Mitarbeiter auf AbrufAllzeit bereit, allzeit gestresst
Der Einzelhandel beschäftigt zu Stoßzeiten wie dem Sommerschlussverkauf gerne Arbeitnehmer "auf Abruf". Wir erklären, was das ist und welche Probleme es mit sich bringt.
Der Sommer ist zwar noch nicht ganz vorbei. Aber in den Läden hängen schon jetzt die neuen Herbstklamotten und sollen uns zum Shoppen verführen. Außerdem gehen die Ferien in vielen Bundesländern zu Ende. Stoßzeiten kündigen sich also an. Für den Einzelhandel, etwa die Klamottenkette H&M, bedeutet das: Sie brauchen zusätzliche Arbeitskräfte, um die Kunden versorgen zu können.
Anruf kommt kurz vor knapp
Die Lösung: Arbeitskräfte, die kurz vor knapp eingeplant werden: Arbeit auf Abruf. Die Beschäftigten werden häufig extrem kurzfristig angerufen – manchmal erst am selben Morgen, erklärt Mischa Erhardt aus der Deutschlandfunk-Nova-Wirtschaftsredaktion.
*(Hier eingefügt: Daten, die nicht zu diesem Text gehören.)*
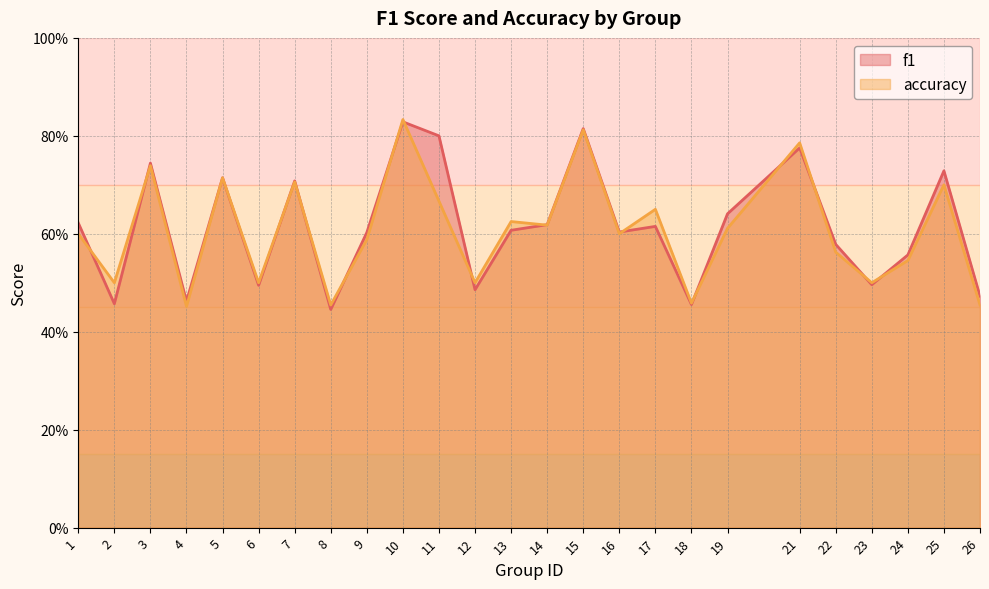

What is the lowest value of the f1 series?

0.4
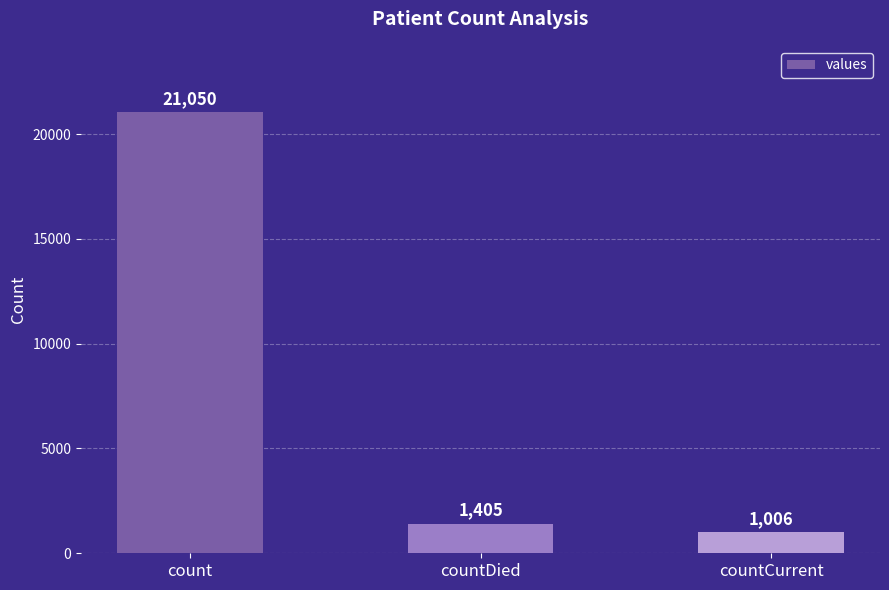

What is the change in value from countDied to countCurrent?

-399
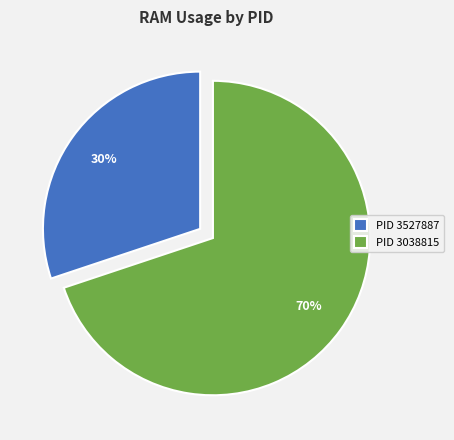

Does any single category account for the majority?

Yes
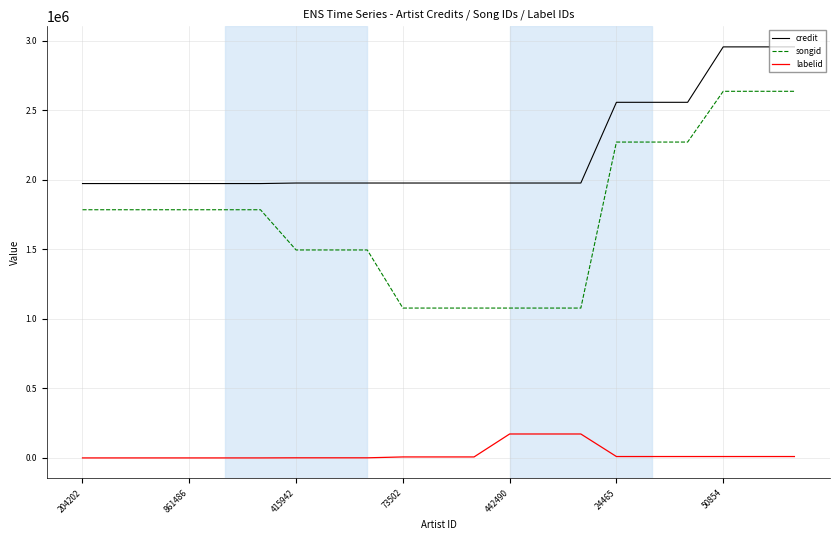

True or false: songid and credit intersect in this chart.

False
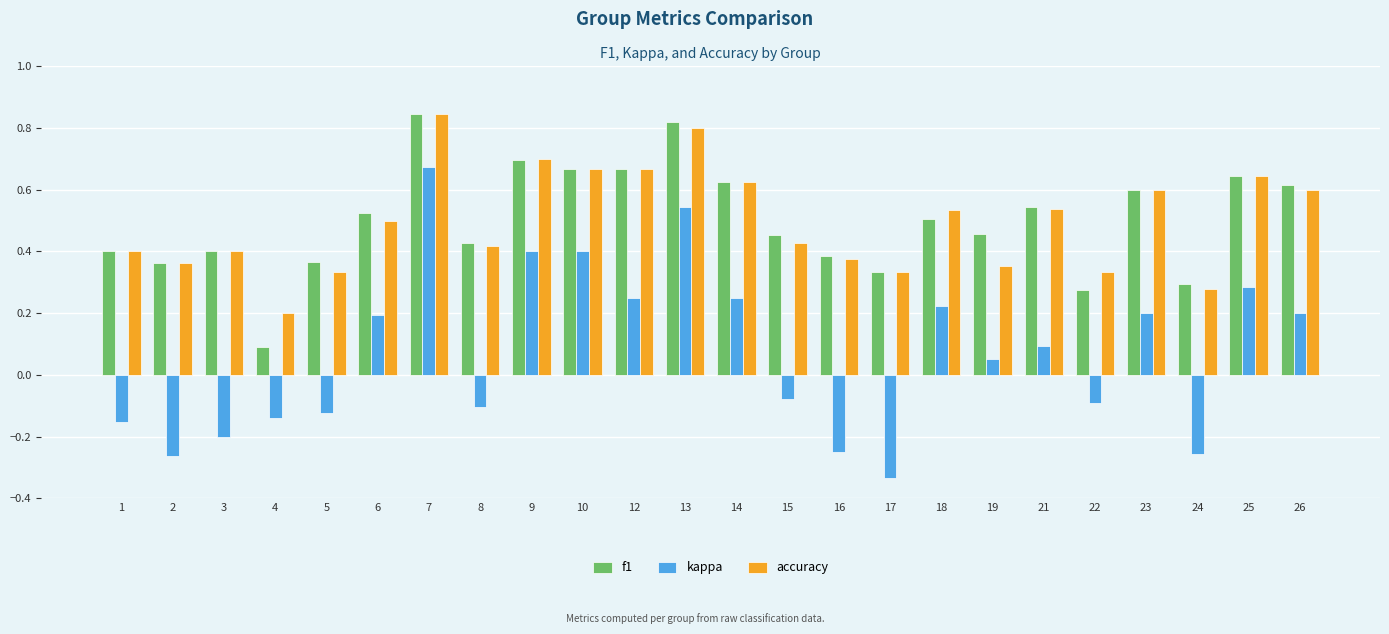

Which series changed the most between 9 and 13?

kappa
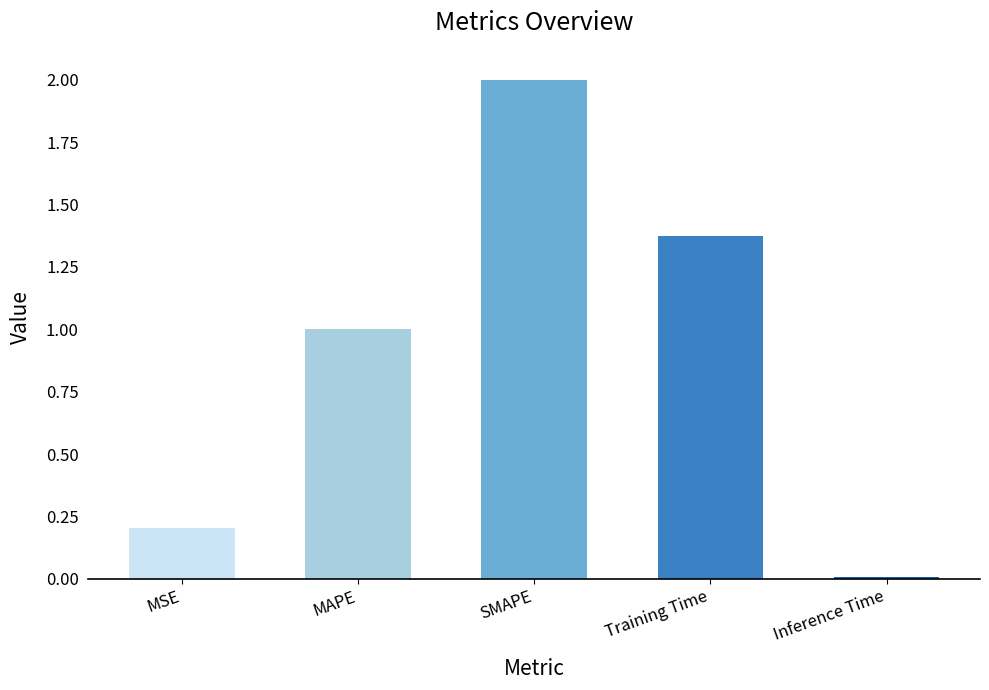

The value at MSE is 0.3. True or false?

False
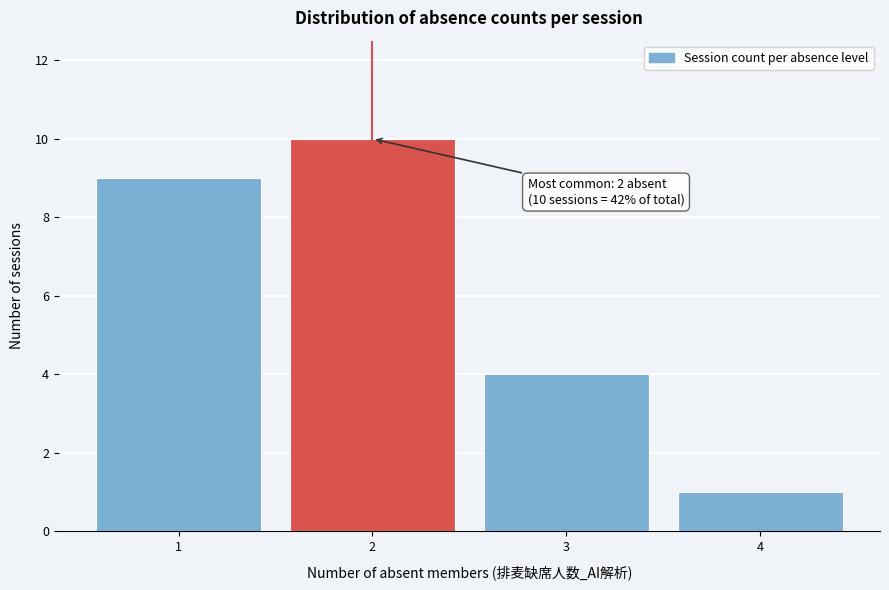

Reading left to right, extract all data points from this chart.

9	10	4	1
In den Stoßzeiten werden Beschäftigte dann sehr häufig angerufen. Im nächsten Monat kann es dann aber sein, dass das Handy stumm bleibt.
"Die Beschäftigten müssen manchmal sehr viel arbeiten und manchmal sehr wenig."
Das bedeutet: Die Beschäftigten wissen schlicht und einfach nicht, wann sie wie viel arbeiten. Außerdem müssen sie vielleicht zu Zeiten ran, die ihnen gar nicht passen – und haben deshalb am Ende des Monats zu wenig Geld in der Tasche.
1,8 Millionen Deutsche betroffen
Laut einer Studie des Instituts für Arbeitsmarkt- und Berufsforschung (Stand: Juni 2018) sind in Deutschland rund 1,8 Millionen Menschen auf Abruf beschäftigt. Das sind 4,5 Prozent aller in Deutschland Beschäftigten. Das Phänomen ist also verbreiteter, als viele denken, sagt Mischa Erhardt. Samt der damit verbundenen Probleme.
Über Sinn und Unsinn des Systems
In der Gastronomie sei es unter Umständen sinnvoll, Mitarbeiter auf Abruf zu beschäftigen oder lasse sich begründen, sagt Mischa Erhardt. Beispiel: Wenn die Sonne scheint, gehen mehr Menschen in den Biergarten.
Auf der anderen Seite würden Untersuchungen jedoch zeigen, dass diese Beschäftigungsform für die Betroffenen schlecht ist – vor allem, weil sie Gesundheitsprobleme mit sich bringt: Derart Beschäftigte hätten etwa häufiger Rückenprobleme. Denn da sie nicht zuverlässig planen können, erhöhe sich natürlich auch deren Anspannung.
"Studien sagen: Je weniger Planungssicherheit ein Beschäftigter hat, desto angespannter ist er."
Das System ist grundsätzlich legal, das Gesetz gebe dafür einen Spielraum her, sagt Mischa Erhardt.
Gesetzlicher Spielraum wird oft überzogen
Laut §12 Abs. 2 TzBfG (Teilzeit- und Befristungsgesetz) muss den Angestellten zum Beispiel mindestens vier Tage im Voraus mitgeteilt werden, wann sie eingeplant sind. In der Realität findet das aber eben nicht immer statt. Auf den bestehenden Möglichkeiten seien Arbeitsmodelle aufgebaut worden, die sehr zweifelhaft sind, sagt auch Karl Brenke vom Deutschen Institut für Wirtschaftsforschung (DIW).
"Im Grunde genommen sind Auf-Abruf-Beschäftige nichts anderes als moderne Tagelöhner."
Vorteile hat das System vor allem für die Unternehmen. Auf Arbeitnehmerseite überwiegen die Nachteile. Für Studenten kann es auch ein Vorteil sein, denn die Beschäftigungsform ist manchmal gut mit dem Studium vereinbar.
Die Bundesregierung wolle die Regeln zwar etwas straffen und die Arbeitszeitschwankungen auf höchstens 25 Prozent beschränken, sagt Mischa Erhardt. Das grundsätzliche Problem, auf Abruf bereitstehen zu müssen, löse das aber nicht.